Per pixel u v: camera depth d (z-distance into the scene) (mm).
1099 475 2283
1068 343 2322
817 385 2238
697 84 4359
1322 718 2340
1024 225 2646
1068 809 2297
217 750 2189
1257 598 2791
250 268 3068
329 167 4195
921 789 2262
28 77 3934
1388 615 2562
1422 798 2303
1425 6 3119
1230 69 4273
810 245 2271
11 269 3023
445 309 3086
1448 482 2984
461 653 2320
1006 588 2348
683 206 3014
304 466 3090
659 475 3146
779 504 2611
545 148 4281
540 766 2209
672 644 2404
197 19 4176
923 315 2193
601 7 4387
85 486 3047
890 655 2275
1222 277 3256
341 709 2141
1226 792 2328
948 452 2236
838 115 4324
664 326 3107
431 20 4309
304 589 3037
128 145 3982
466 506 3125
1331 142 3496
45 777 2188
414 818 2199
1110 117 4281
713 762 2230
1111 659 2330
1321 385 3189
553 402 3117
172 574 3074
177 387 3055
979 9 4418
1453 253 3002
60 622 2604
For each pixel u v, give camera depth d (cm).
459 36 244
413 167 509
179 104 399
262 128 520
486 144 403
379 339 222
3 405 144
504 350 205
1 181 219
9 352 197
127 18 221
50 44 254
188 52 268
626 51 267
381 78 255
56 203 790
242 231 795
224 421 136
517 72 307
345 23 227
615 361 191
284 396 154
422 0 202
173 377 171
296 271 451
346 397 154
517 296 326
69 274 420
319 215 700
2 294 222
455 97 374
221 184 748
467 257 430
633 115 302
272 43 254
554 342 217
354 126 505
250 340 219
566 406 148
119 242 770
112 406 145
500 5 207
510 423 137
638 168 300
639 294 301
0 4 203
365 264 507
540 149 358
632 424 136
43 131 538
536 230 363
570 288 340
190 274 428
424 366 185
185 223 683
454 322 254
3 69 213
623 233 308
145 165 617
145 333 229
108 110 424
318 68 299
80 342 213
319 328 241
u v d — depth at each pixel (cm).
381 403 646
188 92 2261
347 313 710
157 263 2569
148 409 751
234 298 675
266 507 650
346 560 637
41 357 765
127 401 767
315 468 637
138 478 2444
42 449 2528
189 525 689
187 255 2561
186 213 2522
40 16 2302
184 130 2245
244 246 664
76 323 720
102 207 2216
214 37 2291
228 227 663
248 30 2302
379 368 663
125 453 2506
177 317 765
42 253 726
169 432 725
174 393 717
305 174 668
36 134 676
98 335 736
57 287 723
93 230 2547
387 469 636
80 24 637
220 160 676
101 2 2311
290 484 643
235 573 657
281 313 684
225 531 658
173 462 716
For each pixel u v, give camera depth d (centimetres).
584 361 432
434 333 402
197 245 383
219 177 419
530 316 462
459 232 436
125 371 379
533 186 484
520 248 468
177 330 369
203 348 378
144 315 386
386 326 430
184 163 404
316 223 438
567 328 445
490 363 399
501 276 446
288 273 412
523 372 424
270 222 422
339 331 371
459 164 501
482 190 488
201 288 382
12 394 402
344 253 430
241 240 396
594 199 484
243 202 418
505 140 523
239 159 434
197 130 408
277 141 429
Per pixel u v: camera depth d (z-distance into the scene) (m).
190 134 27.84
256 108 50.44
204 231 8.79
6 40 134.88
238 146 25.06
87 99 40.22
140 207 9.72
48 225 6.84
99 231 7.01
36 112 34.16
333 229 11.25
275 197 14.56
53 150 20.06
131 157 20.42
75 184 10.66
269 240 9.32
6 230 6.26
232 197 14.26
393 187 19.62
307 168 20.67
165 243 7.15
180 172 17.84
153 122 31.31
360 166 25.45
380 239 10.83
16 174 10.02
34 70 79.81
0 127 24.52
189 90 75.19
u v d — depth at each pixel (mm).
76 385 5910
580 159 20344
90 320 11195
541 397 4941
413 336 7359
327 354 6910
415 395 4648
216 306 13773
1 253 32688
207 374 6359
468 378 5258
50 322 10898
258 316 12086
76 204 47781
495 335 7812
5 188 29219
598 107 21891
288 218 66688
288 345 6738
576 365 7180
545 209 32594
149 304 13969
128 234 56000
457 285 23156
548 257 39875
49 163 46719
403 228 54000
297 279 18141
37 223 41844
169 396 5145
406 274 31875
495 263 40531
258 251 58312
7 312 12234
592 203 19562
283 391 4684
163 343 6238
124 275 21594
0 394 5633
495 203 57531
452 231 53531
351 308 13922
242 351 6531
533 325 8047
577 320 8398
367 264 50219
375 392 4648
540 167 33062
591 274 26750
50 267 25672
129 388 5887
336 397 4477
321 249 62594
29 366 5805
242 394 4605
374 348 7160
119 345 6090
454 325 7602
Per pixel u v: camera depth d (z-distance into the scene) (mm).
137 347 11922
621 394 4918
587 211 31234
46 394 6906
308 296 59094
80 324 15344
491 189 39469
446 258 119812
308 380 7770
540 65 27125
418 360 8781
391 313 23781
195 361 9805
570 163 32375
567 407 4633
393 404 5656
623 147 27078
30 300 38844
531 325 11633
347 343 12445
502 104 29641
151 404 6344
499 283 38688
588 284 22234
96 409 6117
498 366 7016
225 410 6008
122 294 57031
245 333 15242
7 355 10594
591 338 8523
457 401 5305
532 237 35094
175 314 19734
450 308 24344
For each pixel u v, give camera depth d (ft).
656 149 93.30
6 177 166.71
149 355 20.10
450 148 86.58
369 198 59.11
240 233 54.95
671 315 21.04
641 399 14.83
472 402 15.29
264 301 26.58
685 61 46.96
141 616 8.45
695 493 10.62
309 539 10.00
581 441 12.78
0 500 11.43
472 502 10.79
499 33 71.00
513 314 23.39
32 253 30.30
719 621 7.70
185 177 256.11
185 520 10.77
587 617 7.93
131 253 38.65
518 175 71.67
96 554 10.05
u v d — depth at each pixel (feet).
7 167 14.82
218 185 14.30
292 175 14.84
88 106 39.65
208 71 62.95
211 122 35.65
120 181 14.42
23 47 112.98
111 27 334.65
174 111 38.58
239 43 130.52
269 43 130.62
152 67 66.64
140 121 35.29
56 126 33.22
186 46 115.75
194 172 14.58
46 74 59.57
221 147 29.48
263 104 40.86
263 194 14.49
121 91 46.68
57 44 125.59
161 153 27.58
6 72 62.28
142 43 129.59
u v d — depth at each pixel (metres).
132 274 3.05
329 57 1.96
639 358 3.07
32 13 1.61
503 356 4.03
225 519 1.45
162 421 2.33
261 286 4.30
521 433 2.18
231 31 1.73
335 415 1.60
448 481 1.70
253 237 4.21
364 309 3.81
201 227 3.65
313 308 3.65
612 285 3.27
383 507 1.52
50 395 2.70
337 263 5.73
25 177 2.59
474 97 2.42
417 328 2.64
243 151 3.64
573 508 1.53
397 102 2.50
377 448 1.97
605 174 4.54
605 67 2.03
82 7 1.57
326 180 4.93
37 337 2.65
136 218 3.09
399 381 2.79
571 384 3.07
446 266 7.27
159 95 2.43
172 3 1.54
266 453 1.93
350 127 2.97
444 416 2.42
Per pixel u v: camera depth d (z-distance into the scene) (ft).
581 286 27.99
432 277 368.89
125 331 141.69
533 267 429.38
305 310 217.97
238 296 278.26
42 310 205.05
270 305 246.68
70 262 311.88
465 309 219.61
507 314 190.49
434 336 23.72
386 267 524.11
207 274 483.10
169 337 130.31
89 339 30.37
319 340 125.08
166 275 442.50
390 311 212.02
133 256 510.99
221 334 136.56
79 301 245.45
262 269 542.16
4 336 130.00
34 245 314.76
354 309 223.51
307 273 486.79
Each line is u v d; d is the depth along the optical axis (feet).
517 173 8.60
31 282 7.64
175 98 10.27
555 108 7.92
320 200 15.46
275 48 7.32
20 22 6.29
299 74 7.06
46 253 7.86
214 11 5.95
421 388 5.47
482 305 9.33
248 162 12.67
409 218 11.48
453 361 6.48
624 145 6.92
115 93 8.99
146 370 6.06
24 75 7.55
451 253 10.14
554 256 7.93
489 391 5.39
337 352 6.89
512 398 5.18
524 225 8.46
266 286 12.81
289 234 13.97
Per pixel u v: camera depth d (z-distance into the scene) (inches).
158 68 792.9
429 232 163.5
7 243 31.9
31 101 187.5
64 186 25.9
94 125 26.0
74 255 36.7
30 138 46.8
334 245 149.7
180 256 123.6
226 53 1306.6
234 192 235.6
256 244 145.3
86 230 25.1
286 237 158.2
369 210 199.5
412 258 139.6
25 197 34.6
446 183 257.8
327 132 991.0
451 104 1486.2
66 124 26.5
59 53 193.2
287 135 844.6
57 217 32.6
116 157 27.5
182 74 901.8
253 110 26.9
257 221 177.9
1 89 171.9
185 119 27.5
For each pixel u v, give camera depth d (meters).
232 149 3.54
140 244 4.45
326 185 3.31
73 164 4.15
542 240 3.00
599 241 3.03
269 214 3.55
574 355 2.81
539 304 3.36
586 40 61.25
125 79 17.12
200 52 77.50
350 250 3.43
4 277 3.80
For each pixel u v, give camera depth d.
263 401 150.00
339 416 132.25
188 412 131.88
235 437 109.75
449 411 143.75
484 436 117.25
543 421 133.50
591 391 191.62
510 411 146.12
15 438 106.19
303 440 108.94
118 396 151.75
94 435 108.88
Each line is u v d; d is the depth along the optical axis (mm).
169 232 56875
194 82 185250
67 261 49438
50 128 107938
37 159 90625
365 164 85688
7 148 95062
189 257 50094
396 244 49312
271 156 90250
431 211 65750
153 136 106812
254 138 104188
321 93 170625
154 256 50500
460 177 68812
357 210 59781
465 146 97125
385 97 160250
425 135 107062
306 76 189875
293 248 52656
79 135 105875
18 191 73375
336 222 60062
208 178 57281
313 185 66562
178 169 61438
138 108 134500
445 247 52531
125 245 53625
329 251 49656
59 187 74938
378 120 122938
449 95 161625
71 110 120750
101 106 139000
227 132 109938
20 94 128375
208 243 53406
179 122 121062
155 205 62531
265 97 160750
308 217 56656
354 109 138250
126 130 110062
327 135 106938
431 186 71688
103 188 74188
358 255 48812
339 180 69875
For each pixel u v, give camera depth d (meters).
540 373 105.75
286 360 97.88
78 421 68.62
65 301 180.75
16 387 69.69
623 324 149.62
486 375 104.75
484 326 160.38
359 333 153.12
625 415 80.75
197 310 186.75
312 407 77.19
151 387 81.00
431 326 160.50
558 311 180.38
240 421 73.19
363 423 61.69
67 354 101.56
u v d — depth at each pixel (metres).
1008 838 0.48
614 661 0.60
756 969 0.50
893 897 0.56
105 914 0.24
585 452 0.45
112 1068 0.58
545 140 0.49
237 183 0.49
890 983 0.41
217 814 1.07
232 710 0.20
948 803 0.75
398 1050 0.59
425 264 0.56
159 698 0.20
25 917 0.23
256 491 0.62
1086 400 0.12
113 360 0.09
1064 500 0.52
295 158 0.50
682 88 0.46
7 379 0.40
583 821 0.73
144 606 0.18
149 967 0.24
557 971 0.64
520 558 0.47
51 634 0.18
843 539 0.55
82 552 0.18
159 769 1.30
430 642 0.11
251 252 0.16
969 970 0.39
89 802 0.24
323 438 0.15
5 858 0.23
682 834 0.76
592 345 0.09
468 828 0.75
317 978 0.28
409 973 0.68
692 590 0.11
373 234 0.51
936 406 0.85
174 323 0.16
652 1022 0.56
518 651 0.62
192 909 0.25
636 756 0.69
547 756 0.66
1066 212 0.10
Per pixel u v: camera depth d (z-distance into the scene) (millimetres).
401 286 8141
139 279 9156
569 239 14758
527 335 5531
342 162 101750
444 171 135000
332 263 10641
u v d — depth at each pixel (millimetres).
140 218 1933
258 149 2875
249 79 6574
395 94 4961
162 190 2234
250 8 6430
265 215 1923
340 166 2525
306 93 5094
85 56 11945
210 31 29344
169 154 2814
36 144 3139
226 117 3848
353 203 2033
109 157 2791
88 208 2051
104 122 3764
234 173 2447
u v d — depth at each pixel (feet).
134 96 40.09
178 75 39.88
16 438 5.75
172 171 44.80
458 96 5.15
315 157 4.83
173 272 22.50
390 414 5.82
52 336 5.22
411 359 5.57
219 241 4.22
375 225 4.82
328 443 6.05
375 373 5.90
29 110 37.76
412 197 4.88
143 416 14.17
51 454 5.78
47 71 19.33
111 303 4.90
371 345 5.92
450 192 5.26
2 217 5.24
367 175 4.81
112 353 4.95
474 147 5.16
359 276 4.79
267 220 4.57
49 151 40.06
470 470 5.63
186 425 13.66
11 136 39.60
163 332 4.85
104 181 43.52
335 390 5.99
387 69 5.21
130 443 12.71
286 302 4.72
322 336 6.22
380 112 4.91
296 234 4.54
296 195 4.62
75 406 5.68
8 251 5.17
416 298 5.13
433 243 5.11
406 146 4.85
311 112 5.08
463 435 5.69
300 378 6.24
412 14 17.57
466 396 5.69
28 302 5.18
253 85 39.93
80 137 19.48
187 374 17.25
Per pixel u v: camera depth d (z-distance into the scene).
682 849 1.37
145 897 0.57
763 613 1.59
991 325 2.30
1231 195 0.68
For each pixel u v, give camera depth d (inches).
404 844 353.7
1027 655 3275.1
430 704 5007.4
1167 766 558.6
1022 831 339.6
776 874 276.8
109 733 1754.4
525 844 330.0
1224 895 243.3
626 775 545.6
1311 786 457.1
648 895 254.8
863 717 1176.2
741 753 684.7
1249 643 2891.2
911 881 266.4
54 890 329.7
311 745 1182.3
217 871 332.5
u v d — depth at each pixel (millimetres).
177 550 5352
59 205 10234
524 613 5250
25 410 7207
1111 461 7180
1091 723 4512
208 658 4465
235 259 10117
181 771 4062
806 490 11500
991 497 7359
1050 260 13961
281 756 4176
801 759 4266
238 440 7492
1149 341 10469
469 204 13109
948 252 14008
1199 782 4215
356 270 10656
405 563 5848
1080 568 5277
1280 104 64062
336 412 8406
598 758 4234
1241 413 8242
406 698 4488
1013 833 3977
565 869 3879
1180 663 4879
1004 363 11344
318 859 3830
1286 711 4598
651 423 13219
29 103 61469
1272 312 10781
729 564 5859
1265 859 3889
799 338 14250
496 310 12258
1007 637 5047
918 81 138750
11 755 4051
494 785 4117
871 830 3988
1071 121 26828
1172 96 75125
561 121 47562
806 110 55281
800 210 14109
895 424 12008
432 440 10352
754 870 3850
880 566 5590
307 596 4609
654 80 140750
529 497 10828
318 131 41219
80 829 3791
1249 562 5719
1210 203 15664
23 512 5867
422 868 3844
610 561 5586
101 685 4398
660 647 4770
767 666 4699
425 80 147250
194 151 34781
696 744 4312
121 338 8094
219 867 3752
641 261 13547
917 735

* Prompt
Will you return exactly the lines above from the one with "1448 482 2984" down to the one with "262 128 520", counting both as part of the range?

* Written answer
1448 482 2984
461 653 2320
1006 588 2348
683 206 3014
304 466 3090
659 475 3146
779 504 2611
545 148 4281
540 766 2209
672 644 2404
197 19 4176
923 315 2193
601 7 4387
85 486 3047
890 655 2275
1222 277 3256
341 709 2141
1226 792 2328
948 452 2236
838 115 4324
664 326 3107
431 20 4309
304 589 3037
128 145 3982
466 506 3125
1331 142 3496
45 777 2188
414 818 2199
1110 117 4281
713 762 2230
1111 659 2330
1321 385 3189
553 402 3117
172 574 3074
177 387 3055
979 9 4418
1453 253 3002
60 622 2604
For each pixel u v, give camera depth d (cm).
459 36 244
413 167 509
179 104 399
262 128 520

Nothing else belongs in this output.